DOCK — LLMpedia

DOCK
Name	DOCK
Developer	University of California, San Francisco; laboratories and collaborators
Released	1982
Latest release	multiple versions (iterative)
Programming language	C, Fortran, Python (bindings)
Operating system	Unix-like, Linux, macOS, Windows (via ports)
Genre	Molecular docking, computational chemistry, cheminformatics
License	academic, open-source variants, commercial licenses

Contents

Overview
History and Development
Architecture and Algorithms
Applications and Use Cases
Performance and Evaluation
Integration and Extensibility
Licensing and Availability

DOCK

DOCK is a family of molecular docking programs designed to predict how small molecules, such as ligands, bind to macromolecular targets, such as proteins and nucleic acids. It originated in academic computational chemistry settings and has been used in structure-based drug discovery, virtual screening, and fragment-based design. The software suite interfaces with experimental structural biology pipelines and cheminformatics toolkits to propose, score, and rank binding poses for hypothesis-driven research.

Overview

DOCK implements geometric matching, scoring functions, and sampling techniques to position ligands into receptor binding sites derived from X-ray crystallography, NMR spectroscopy, or cryo-EM maps. Its workflow connects structure preparation steps used in Protein Data Bank deposits with virtual screening strategies commonly employed by groups at institutions like Harvard University, Massachusetts Institute of Technology, and Stanford University. The suite includes utilities for grid generation, energy evaluation, conformer enumeration, and hit selection, interacting frequently with toolchains from OpenEye Scientific Software, Schrödinger, and community projects such as RDKit.

History and Development

Development began in the early 1980s in computational chemistry laboratories affiliated with prominent research centers that also produced tools used by National Institutes of Health-funded programs and international consortia. Early milestones paralleled landmark studies in structure-based drug design published by teams at University of California, San Francisco and collaborative work with groups at Scripps Research Institute and GlaxoSmithKline. Subsequent versions incorporated advances inspired by methods from contributors associated with Cambridge University and industrial partners at Pfizer and Novartis. Community-driven enhancements and forks emerged from academic labs with ties to projects at European Molecular Biology Laboratory and initiatives supported by Wellcome Trust grants.

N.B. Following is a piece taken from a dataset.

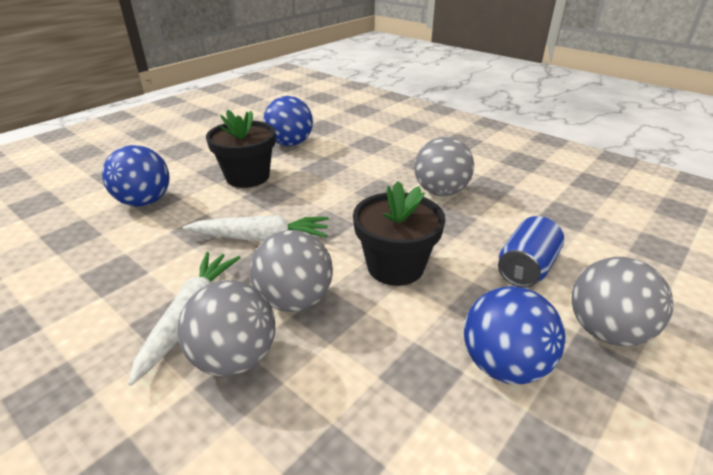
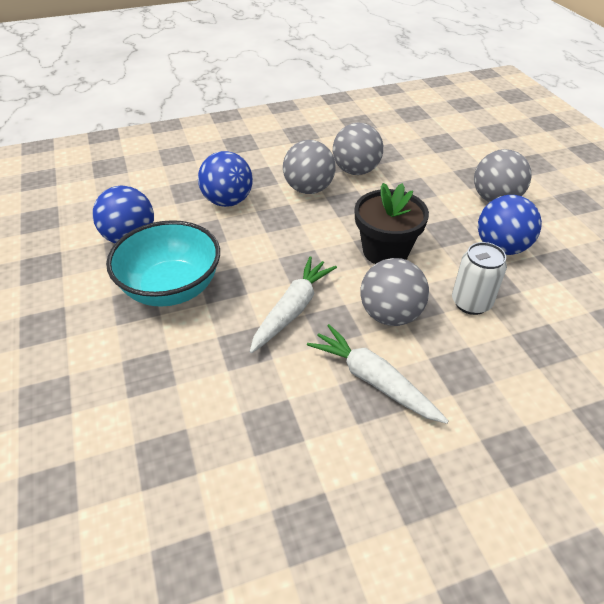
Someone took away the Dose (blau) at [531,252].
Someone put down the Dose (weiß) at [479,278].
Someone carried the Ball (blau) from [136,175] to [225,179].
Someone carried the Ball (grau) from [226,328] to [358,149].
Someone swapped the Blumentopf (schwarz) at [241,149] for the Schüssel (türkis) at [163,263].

Architecture and Algorithms

The architecture separates preprocessing, sampling, scoring, and postprocessing modules similar to patterns used in software from Rosetta and platforms developed at Lawrence Berkeley National Laboratory. Sampling algorithms include rigid-body placement, flexible ligand replacement, and fragment linking comparable to strategies in publications from Columbia University and Johns Hopkins University. Scoring incorporates physics-based terms (van der Waals, electrostatics) and empirical components reminiscent of approaches used by researchers affiliated with University of Cambridge and Karolinska Institutet. Grid-based potentials and fast lookup tables enable throughput comparable to high-performance implementations at Los Alamos National Laboratory and optimized libraries used in supercomputing centers like Argonne National Laboratory.

Applications and Use Cases

Groups in academia and industry have applied the software to target families such as kinases studied at Dana-Farber Cancer Institute, G-protein-coupled receptors investigated at Scripps Research Institute, and viral proteases analyzed in collaborations with Centers for Disease Control and Prevention. Use cases include virtual screens of libraries curated by repositories like ZINC database contributors, fragment-based campaigns coordinated with structural genomics consortia including Structural Genomics Consortium, and lead optimization workflows used by teams at AstraZeneca and Bayer. The suite also supports educational exercises in structural biology courses at universities like University of Oxford and University of Tokyo.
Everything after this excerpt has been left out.